> Dataset excerpts:
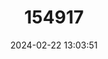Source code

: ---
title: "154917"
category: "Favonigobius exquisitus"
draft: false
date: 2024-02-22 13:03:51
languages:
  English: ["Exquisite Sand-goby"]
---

> Instructions for the task: Write out the listing word for word, omitting the pictures it holds.

> Output of the exercise:
Source code

: ---
title: "154917"
category: "Favonigobius exquisitus"
draft: false
date: 2024-02-22 13:03:51
languages:
  English: ["Exquisite Sand-goby"]
---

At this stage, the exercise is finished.